An unsettling revelation born from the dust settling more and more with each passing week (the “dust” here a mild reference to the massive upheavals caused by opening a mind and body wellness studio): I’m not exactly sure how much of my previous life I want back.
The notion is unsettling because for the last three months, my one, fervent wish was for life to go back to normal. But after having been estranged from formerly “normal” conditions for a significant amount of time, enough distance has been gained for me to pose the question: do I really want my old life back because it’s the life I truly want, or, do I want it back simply because it’s what’s comfortable and fits my notion of an ideal life?
(What is this supposedly ideal life? Very simply: a life crammed to the brim. With what? With, er, anything. As long as it’s crammed to the brim. In my [former] case, this included teaching two to three different subjects at university, finishing a masters degree, learning two foreign languages, maintaining a daily ashtanga yoga practice, writing daily, traveling extensively, maintaining a home and doing volunteer work regularly. If any of the above disappeared, I’d simply replace it with something else. One of the things that dismayed me so much when I opened the studio was the necessity of dropping most of the aforementioned activities.)
But now, with more and more personal time being regained from a combination of accumulated experience, momentum and just b—-y hard work, there’s room to start picking up from where I left off. The question, as I’ve already mentioned, is: do I really want all of it back?

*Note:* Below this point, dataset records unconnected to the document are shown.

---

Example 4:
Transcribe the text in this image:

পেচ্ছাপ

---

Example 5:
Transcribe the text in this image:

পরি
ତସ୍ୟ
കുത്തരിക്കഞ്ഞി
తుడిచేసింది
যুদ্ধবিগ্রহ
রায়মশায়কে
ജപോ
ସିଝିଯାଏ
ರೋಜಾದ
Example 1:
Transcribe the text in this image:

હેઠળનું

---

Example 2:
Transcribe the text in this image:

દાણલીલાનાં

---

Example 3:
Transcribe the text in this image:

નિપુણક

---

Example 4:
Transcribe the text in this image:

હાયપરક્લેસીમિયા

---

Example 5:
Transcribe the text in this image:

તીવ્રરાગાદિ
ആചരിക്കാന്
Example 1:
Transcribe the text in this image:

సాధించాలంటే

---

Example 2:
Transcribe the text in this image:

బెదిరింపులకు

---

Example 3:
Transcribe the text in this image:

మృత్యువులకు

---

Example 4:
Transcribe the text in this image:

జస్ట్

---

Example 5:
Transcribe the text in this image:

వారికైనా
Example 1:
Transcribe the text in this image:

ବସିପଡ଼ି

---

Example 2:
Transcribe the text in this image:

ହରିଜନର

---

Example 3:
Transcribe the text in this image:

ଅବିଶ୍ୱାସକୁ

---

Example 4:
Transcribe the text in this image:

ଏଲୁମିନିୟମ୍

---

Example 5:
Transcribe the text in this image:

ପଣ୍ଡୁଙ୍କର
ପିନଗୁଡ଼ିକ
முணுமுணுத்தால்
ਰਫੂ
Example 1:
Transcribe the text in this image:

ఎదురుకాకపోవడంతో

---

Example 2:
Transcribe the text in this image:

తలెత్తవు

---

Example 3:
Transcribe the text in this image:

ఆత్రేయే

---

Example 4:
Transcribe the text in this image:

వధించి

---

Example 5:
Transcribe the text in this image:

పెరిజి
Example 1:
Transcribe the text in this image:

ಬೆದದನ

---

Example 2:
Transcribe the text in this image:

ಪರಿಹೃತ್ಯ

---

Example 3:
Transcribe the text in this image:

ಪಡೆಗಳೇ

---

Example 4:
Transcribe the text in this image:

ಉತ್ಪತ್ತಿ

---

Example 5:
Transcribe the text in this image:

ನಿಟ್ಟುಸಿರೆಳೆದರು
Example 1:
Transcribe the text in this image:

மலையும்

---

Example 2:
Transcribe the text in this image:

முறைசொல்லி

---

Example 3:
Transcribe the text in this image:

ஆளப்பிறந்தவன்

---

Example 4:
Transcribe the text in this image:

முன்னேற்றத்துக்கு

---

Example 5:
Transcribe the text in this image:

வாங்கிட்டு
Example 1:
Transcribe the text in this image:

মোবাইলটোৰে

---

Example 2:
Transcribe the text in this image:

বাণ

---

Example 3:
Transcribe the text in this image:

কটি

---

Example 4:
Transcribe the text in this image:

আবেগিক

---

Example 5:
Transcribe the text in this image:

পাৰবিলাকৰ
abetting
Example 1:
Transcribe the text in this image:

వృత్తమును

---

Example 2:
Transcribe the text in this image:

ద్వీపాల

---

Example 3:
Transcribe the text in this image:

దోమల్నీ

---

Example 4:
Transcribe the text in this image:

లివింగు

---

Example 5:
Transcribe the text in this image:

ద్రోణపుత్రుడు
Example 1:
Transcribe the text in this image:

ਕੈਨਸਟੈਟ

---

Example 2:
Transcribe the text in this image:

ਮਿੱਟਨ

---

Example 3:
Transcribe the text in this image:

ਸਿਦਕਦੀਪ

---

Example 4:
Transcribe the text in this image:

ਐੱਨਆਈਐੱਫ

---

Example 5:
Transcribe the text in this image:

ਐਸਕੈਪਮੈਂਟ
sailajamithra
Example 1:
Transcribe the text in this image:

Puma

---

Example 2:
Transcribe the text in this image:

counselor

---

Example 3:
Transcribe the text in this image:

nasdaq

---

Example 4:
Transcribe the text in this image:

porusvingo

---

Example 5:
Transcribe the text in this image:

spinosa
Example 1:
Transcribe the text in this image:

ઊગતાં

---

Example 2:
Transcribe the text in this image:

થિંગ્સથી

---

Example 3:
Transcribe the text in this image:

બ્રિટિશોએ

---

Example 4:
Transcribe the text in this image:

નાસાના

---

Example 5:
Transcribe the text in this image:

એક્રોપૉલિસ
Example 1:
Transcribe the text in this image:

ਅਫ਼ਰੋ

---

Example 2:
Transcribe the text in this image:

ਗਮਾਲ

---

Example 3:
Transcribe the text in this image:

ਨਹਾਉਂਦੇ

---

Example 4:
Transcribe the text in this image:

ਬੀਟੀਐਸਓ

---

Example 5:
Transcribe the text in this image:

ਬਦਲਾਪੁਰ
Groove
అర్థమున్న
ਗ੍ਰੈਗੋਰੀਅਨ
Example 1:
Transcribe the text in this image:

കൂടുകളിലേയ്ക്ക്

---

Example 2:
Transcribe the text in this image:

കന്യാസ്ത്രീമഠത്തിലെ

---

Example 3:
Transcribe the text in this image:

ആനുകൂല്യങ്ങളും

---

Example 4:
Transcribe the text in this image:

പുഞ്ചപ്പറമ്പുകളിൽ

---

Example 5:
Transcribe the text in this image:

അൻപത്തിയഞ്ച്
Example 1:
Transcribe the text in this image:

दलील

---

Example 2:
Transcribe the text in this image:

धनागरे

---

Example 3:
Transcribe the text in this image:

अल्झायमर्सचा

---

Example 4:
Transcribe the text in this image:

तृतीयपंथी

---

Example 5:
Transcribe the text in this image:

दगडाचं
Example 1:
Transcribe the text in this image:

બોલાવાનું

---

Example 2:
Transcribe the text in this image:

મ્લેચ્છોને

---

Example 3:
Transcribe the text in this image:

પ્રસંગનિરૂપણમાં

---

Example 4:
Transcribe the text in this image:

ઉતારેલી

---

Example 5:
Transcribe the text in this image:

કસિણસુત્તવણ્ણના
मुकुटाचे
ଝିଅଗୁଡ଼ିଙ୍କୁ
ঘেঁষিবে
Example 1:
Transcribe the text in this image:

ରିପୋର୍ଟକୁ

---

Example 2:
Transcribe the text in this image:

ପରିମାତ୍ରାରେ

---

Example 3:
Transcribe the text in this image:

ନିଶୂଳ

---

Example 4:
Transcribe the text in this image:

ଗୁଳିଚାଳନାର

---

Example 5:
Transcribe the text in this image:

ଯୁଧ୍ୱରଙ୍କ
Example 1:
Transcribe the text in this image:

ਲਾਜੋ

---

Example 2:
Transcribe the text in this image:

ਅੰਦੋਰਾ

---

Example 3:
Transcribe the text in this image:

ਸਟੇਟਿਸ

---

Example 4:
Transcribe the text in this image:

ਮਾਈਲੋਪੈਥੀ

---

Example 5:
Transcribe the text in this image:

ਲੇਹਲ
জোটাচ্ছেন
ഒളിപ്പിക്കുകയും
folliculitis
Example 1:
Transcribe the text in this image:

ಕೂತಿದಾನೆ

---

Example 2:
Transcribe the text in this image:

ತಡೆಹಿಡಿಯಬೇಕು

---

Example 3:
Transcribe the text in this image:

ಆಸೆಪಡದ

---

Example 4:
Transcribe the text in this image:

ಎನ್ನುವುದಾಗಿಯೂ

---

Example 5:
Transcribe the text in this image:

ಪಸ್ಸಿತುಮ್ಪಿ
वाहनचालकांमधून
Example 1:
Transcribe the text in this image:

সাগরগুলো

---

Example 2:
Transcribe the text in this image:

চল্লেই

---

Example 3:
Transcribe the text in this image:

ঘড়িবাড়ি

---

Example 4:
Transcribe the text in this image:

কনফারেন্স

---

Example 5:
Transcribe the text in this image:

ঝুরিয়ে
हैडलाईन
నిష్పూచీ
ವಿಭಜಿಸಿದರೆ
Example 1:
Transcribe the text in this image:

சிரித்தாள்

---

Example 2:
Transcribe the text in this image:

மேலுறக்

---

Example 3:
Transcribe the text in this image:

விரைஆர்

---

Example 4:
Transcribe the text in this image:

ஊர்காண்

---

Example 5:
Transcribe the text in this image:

Because the thing that I’ve learned (and have had to learn repeatedly) these last three months is the beauty of simplicity. Yes, I resisted it much of the time, resented the dwindling of the horizon of my concerns to a single point, reminisced about the good old days when I did a million and one things and actually did them well. So yes, I did not intentionally choose to simplify my life—I simply chose a path that brought me to a head-on collision with enforced simplicity.
What surprised me (surprises me still), is that it’s…okay. So much of my self-esteem was built on a diversified portfolio of pursuits—the larger the diversity, the more valuable the pool of assets. For the last three months, for better or for worse, everything’s been about the studio. What I didn’t expect was the gradual realization that I don’t really want the old variegated busyness back. After having lived without facets of my identity I’d previously thought inseparable from who I am, the question that presents itself now is: how do I really want to live my life?
The most unsettling thing of all is that I think I actually know the answer.